Emploi / Formation

Formation, apprentissage : la réforme est sur les rails

Mots clés : Apprentissage - Apprentissages - Droit du travail - Gouvernement

Le gouvernement a présenté le 6 avril, quelques semaines avant son adoption en Conseil des ministres, son projet de loi sur la réforme de la formation professionnelle et de l’apprentissage. Le texte traite également du détachement de travailleurs et de la lutte contre le travail illégal.

Les contours de la réforme de la formation se précisent. Après les annonces de ces deux derniers mois, Muriel Pénicaud, ministre du Travail, a présenté le 6 avril son projet de loi « pour la liberté de choisir son avenir professionnel ». Un texte qui regroupe notamment la réforme de la formation professionnelle et de l’apprentissage, mais aussi celle de l’assurance chômage.

 

Un compte personnel de formation monétisé

La locataire de la rue de Grenelle promet tout d’abord un compte personnel de formation (CPF) « plus juste, et plus facilement mobilisable ». Le dispositif sera désormais crédité en euros, et non plus en heures, à hauteur de 500 euros par an, dans la limite de 5 000 euros.  Seront dorénavant éligibles au CPF les actions permettant de faire valider les acquis de l’expérience (VAE). De même, le compte pourra être mobilisé pour passer son permis de conduire. Chaque titulaire du CPF pourra consulter ses droits acquis et les informations sur les formations éligibles via une plateforme dématérialisée.

Le projet de loi consacre en outre la « révolution copernicienne de l’apprentissage » annoncée par le gouvernement. Parmi une cohorte de mesures destinées à moderniser le dispositif, la limite d’âge pour y accéder sera portée de 25 ans à 29 ans révolus. Autre nouveauté attendue : le passage de 35 à 40 heures de la durée maximale hebdomadaire des apprentis.

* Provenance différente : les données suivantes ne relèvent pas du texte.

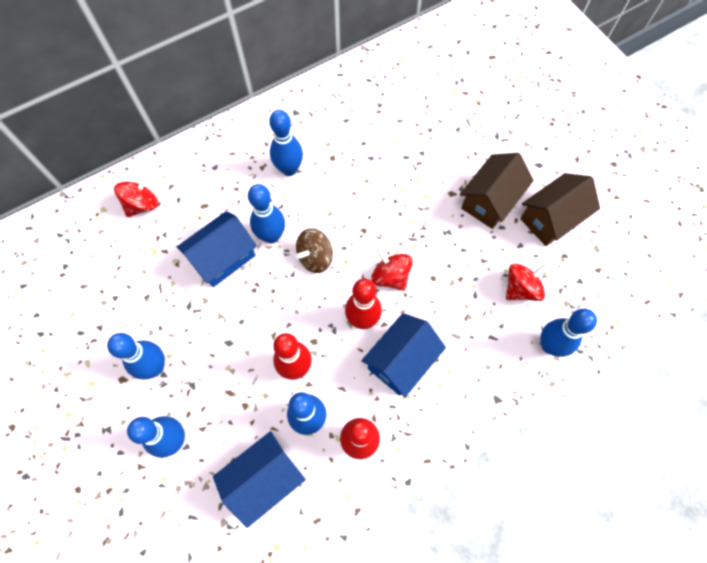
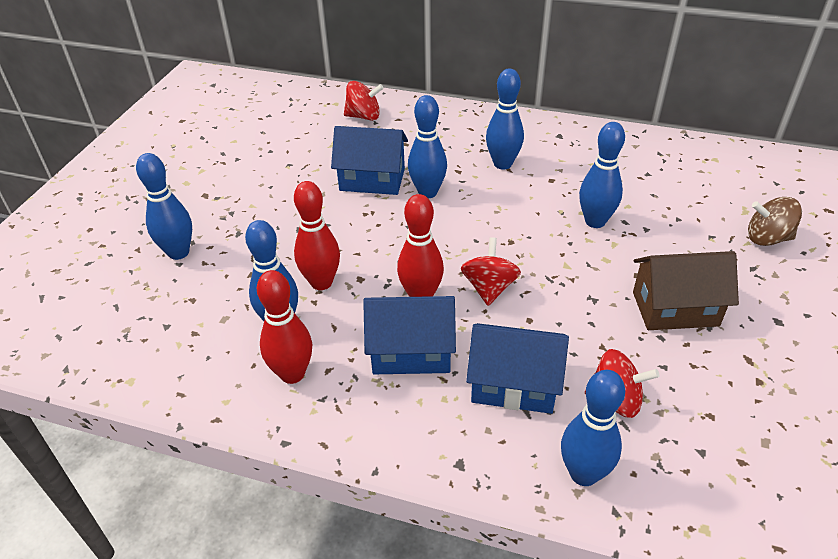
camera: 50 degrees right, 25 degrees down
(155, 367) = (233, 204): blue bowling pin -> blue bowling pin (595, 221)
(264, 479) = (191, 329): blue house -> blue house (514, 385)
(315, 258) = (442, 229): brown spinning top -> brown spinning top (767, 238)
(551, 219) = (734, 373): brown house -> none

Certaines branches professionnelles déterminées par voie réglementaire pourront, sous certaines conditions, déroger à la durée de travail quotidienne de huit heures, dans la limite de deux heures par jour.

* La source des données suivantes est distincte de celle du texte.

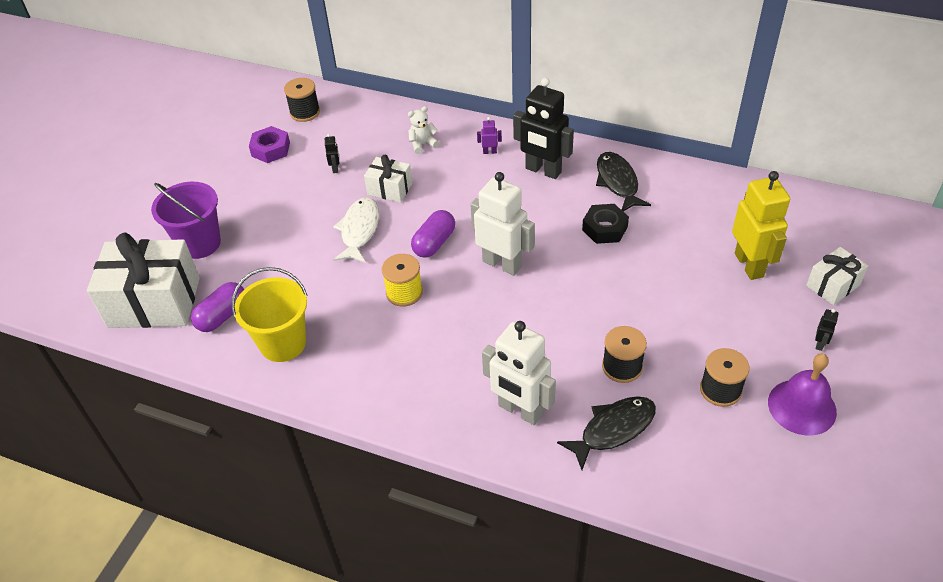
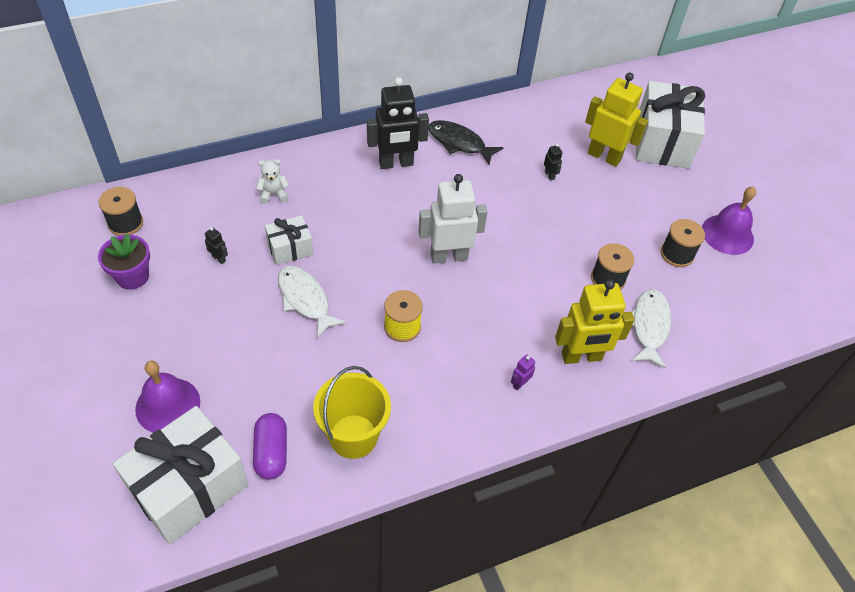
camera: 50 degrees left, 5 degrees up
(199, 243) = (168, 405): purple bucket -> purple bell
(270, 149) = (132, 276): purple nut -> purple flower pot
(423, 144) = (273, 194): white teddy bear -> white teddy bear turned 60 degrees clockwise
(434, 243) = (379, 272): purple capsule -> none
(489, 152) = (337, 170): purple robot -> purple robot (520, 383)
(520, 410) = (581, 357): white robot -> yellow robot
(604, 228) = (489, 184): black nut -> none
(613, 429) = (649, 326): black fish -> white fish
(820, 344) = (695, 186): black robot -> black robot (549, 175)
(833, 285) = (662, 142): white gift -> white gift, size x1.96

Les opérateurs de compétences se substituent aux Opca

Il est également question de renforcer l’information des jeunes et des familles sur l’apprentissage. Afin d’éviter les orientations par défaut, ils auront accès aux  éléments sur les débouchés des formations, ou encore les taux d’insertion dans l’emploi de chacune. Les apprentis pourront d’autre part percevoir une aide de 500 euros pour passer leur permis de conduire.

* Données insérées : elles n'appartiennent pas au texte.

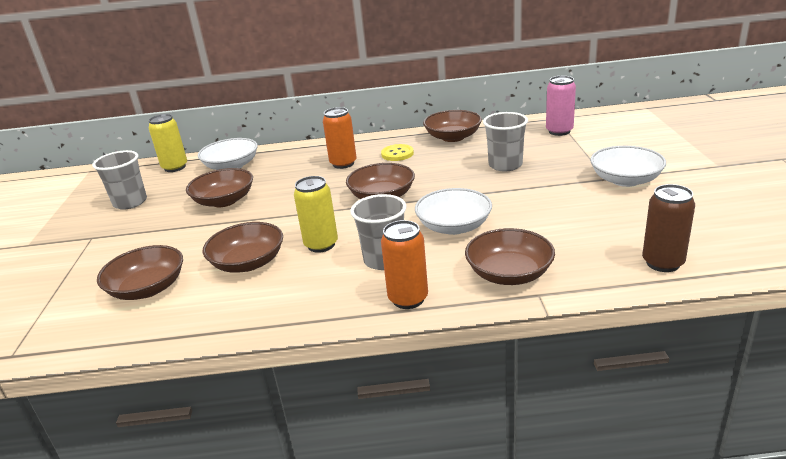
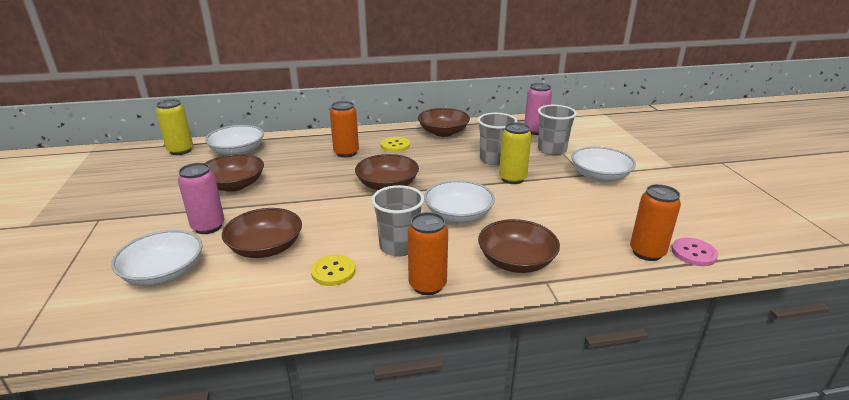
camera: 10 degrees left, 0 degrees up
(130, 202) = (137, 184): grey cup -> grey cup (552, 150)
(148, 288) = (164, 273): brown bowl -> white bowl
(194, 243) = (208, 227): none -> pink can
(312, 286) = (333, 271): none -> yellow button
(321, 245) = (336, 231): yellow can -> yellow can (512, 179)
(662, 263) = (647, 252): brown can -> orange can
(719, 263) = (693, 253): none -> pink button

Sur le registre de la formation professionnelle, les organismes paritaires collecteurs agréés (Opca) vont céder leur place à des « opérateurs de compétence ». Ces derniers seront chargés d’assurer le financement des contrats d’apprentissage et de professionnalisation. Les futurs opérateurs de compétence offriront de plus un appui technique aux branches, notamment en matière de gestion prévisionnelle de l’emploi et des compétences, et pour déterminer le taux de prise en charge des contrats d’apprentissage et de professionnalisation. Autres missions : favoriser la transition professionnelle des salariés, en particulier par la mise en œuvre du CPF, et proposer un service de proximité pour les TPE et les PME, notamment pour améliorer l’information de leurs salariés en matière de formation professionnelle.

 

Sévérité accrue en cas de fraude au détachement

Le sujet du détachement de travailleurs s’invite en outre dans la réforme. A l’origine appelées à figurer dans une septième ordonnance « Macron » sur le Code du travail, plusieurs mesures visent en effet à « lutter plus efficacement contre la fraude, avec des sanctions plus dissuasives ». Le plafond des amendes administratives infligées en cas de non-respect des règles du détachement doit ainsi passer de 2 000 à 3 000 euros par salariés détaché concerné, et de 4 000 à 6 000 euros en cas de récidive. Le délai pour constater cette dernière sera étendu de un à deux ans.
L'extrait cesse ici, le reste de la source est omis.